Re: NSStream's enum of NSStreamEventEndEncountered.
Re: NSStream's enum of NSStreamEventEndEncountered.
- Subject: Re: NSStream's enum of NSStreamEventEndEncountered.
- From: Alex Zavatone <email@hidden>
- Date: Thu, 24 Jul 2014 17:07:49 -0400
On Jul 24, 2014, at 4:43 PM, Quincey Morris wrote:
> On Jul 24, 2014, at 11:58 , edward taffel <email@hidden> wrote:
>
>> NSStreamEventOpenCompleted = 1 << 0,
>>
>> a point of style?
>
> Supposition:
>
> It’s point of API self-documentation. The shift indicates that this is a bit mask (or bit field) value, and hence that the enum’s members can usefully be OR’ed together. Unshifted, the members would be whole values, and therefore mutually exclusive.
>
> But I wouldn’t necessarily expect that the SDK is 100% consistent in this regard.
Just look at the two typedefs in NSStream.h file for iOS 7. It's exactly where I got screwed up.
The typedefs of NSStreamStatus and NSStreamEvent both use use NSUIntegers, but both declare them differently and one comes right after each other.
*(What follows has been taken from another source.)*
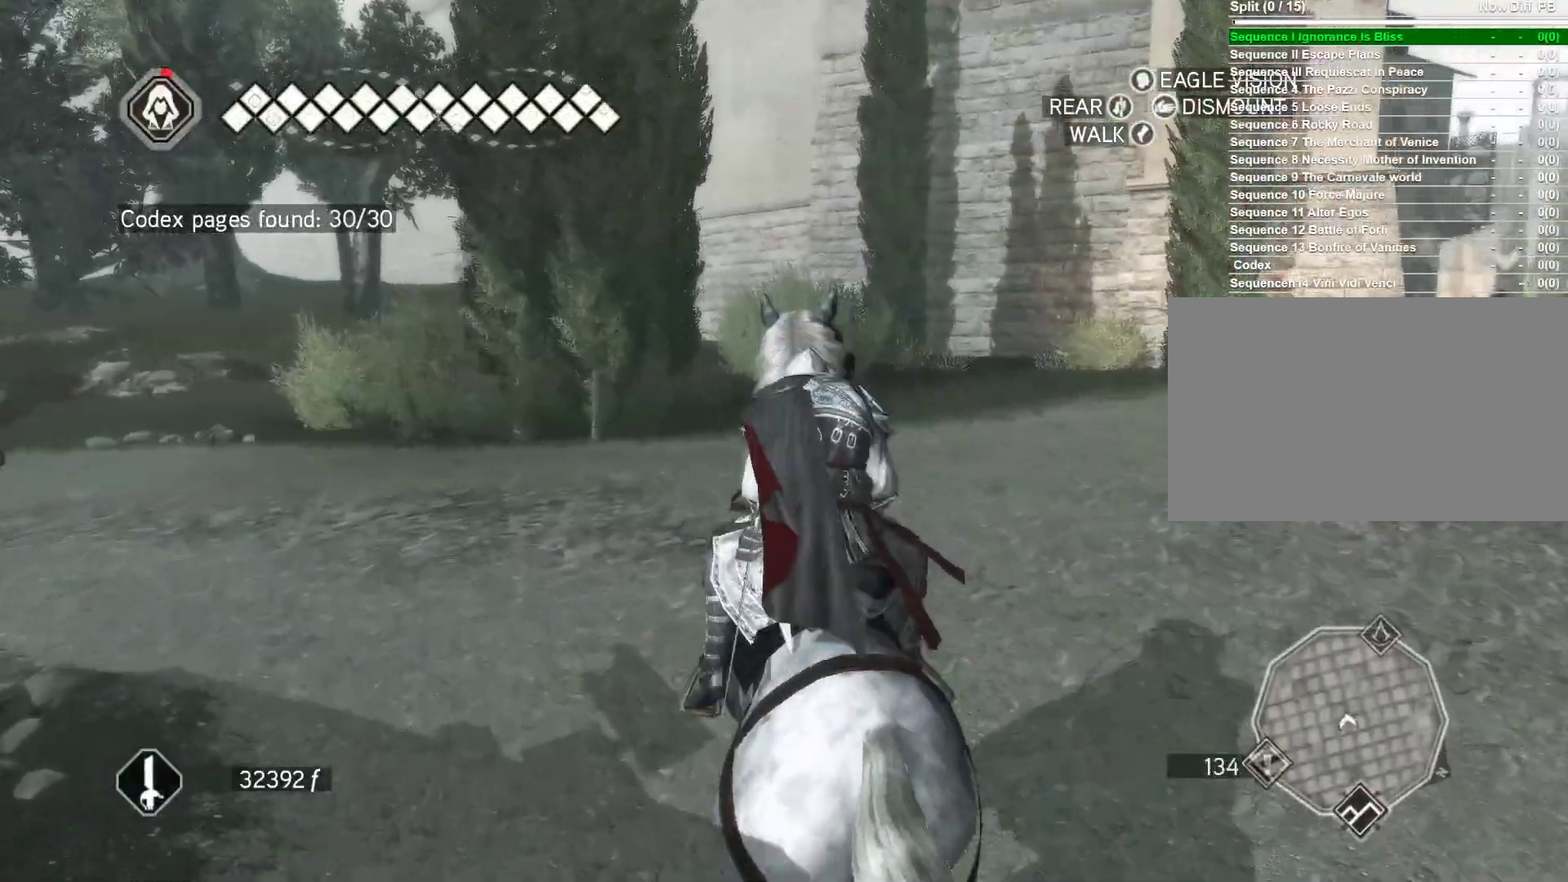
{"keys": [], "mouse": [], "events": [[83, "shift", "up"]]}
typedef NS_ENUM(NSUInteger, NSStreamStatus) {
NSStreamStatusNotOpen = 0,
NSStreamStatusOpening = 1,
NSStreamStatusOpen = 2,
NSStreamStatusReading = 3,
NSStreamStatusWriting = 4,
NSStreamStatusAtEnd = 5,
NSStreamStatusClosed = 6,
NSStreamStatusError = 7
};
typedef NS_OPTIONS(NSUInteger, NSStreamEvent) {
NSStreamEventNone = 0,
NSStreamEventOpenCompleted = 1UL << 0,
NSStreamEventHasBytesAvailable = 1UL << 1,
NSStreamEventHasSpaceAvailable = 1UL << 2,
NSStreamEventErrorOccurred = 1UL << 3,
NSStreamEventEndEncountered = 1UL << 4
};
Reading the first typedef and switching back to code, I assumed that NSStreamEventEndEncountered was a uint, not a bit mask, since I eyeballed NSStreamStatus first.